Los detectores de metales son capaces de identificar tres categorías principales de metales:

  1. Metales Ferrosos: Como el hierro y el acero. Son los más fáciles de detectar debido a sus propiedades magnéticas.

  2. Metales No Ferrosos: Incluyen el aluminio y el cobre. Son conductores de electricidad pero no magnéticos. Son más difíciles de detectar que los ferrosos.

  3. Acero Inoxidable: Es uno de los más desafiantes de detectar. Su detección depende de las propiedades magnéticas de la aleación y puede requerir detectores de mayor sensibilidad.

La sensibilidad de un detector se mide por el tamaño mínimo de la partícula metálica que puede detectar.
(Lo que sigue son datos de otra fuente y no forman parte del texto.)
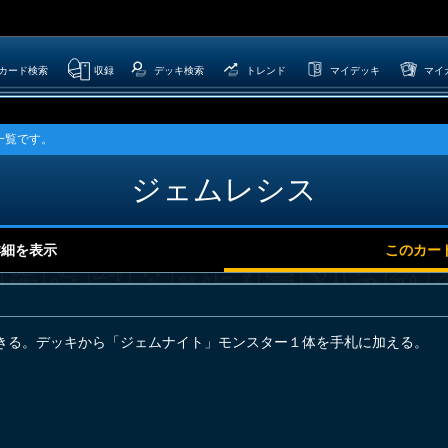
カード検索
収録
デッキ検索
トレンド
マイデッキ
マイ
一覧です。
ジェムレシス
詳細を表示
このカー
きる。デッキから「ジェムナイト」モンスター１体を手札に加える。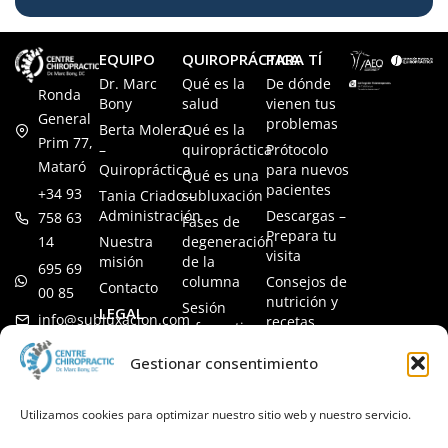
EQUIPO
QUIROPRÁCTICA
PARA TÍ
Dr. Marc
Qué es la
De dónde
Ronda
Bony
salud
vienen tus
General
problemas
Berta Molera
Qué es la
Prim 77,
–
quiropráctica
Prótocolo
Mataró
Quiropráctica
para nuevos
Qué es una
pacientes
+34 93
Tania Criado –
subluxación
Administración
Descargas –
758 63
Fases de
Prepara tu
14
Nuestra
degeneración
visita
misión
de la
695 69
columna
Consejos de
Contacto
00 85
nutrición y
Sesión
LEGAL
info@subluxacion.com
recetas
informativa
Aviso legal
Preguntas
Quiropráctica
Gestionar consentimiento
Política de
frecuentes
para familias
cookies
Quiropráctica
Política de
Utilizamos cookies para optimizar nuestro sitio web y nuestro servicio.
para
privacidad
mascotas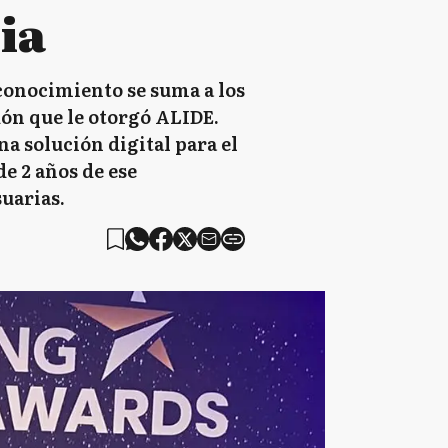
ia
conocimiento se suma a los
dón que le otorgó ALIDE.
a solución digital para el
de 2 años de ese
suarias.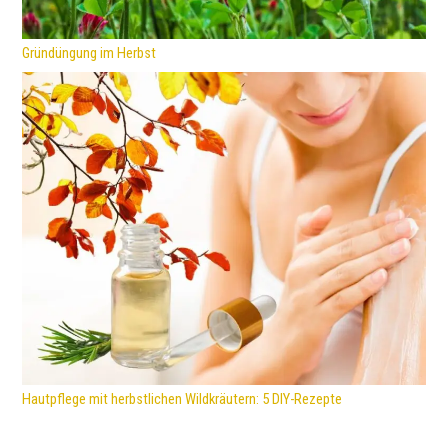
Gründüngung im Herbst
Hautpflege mit herbstlichen Wildkräutern: 5 DIY-Rezepte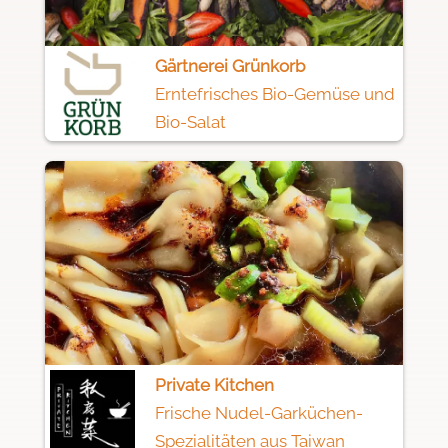
Gärtnerei Grünkorb
Erntefrisches Bio-Gemüse und
Bio-Salat
Private Kitchen
Frische Nudel-Garküchen-
Spezialitäten aus Taiwan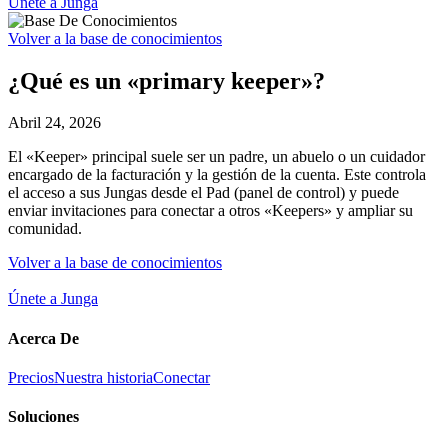
Únete a Junga
Volver a la base de conocimientos
¿Qué es un «primary keeper»?
Abril 24, 2026
El «Keeper» principal suele ser un padre, un abuelo o un cuidador
encargado de la facturación y la gestión de la cuenta. Este controla
el acceso a sus Jungas desde el Pad (panel de control) y puede
enviar invitaciones para conectar a otros «Keepers» y ampliar su
comunidad.
Volver a la base de conocimientos
Únete a Junga
Acerca De
Precios
Nuestra historia
Conectar
Soluciones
Esta sensibilidad puede variar según el producto, su composición (contenido de humedad o sal) y la velocidad de la línea de producción. Un producto con alto contenido de agua, como la carne, puede tener un "efecto de producto" que puede reducir la sensibilidad del detector.

Sistemas de Rechazo y Procedimientos de Seguridad

Una vez que se detecta un metal, el detector activa un mecanismo de rechazo automático. Los mecanismos de rechazo más comunes son:

  • Pistones neumáticos: Empujan el producto fuera de la línea de producción.

  • Brazos deflectores: Desvían el producto a un contenedor de rechazo.

  • Flaps o aletas: Abren una compuerta para que el producto caiga en un contenedor.

Los sistemas de detección de metales son un componente clave del análisis de peligros y puntos críticos de control (APPCC). Es fundamental realizar pruebas de rutina con muestras de metal para asegurar que el detector esté funcionando correctamente. Estos controles de calidad garantizan que el producto final sea seguro para el consumidor y cumplen con las normativas de seguridad alimentaria.

Tendencias Futuras

La tecnología de detección de metales sigue evolucionando. Las tendencias incluyen el uso de inteligencia artificial para mejorar la precisión y reducir las falsas alarmas, así como la integración con otros sistemas de inspección, como los de rayos X, para una detección más completa de contaminantes, incluyendo vidrio, hueso y plásticos de alta densidad.